## Extracted page text data
§
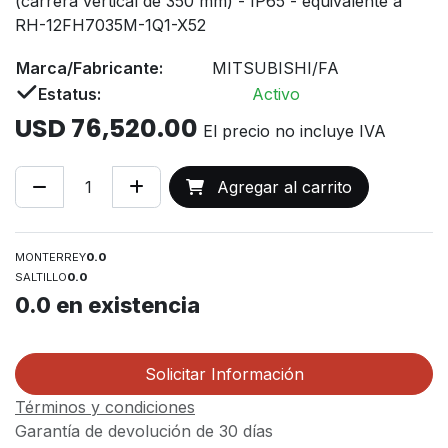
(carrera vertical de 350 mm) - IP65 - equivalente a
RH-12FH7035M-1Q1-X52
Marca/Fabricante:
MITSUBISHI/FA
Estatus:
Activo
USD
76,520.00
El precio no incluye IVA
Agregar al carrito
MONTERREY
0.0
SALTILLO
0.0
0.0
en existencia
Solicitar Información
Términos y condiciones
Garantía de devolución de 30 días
§
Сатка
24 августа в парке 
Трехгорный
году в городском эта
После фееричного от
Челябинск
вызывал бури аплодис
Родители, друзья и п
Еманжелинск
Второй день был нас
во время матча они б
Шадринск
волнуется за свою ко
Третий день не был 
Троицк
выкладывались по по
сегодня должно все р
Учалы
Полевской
§
Which lines in the entries above contain "день"? Pull each of them out.

## Answer area
Второй день был нас
Третий день не был 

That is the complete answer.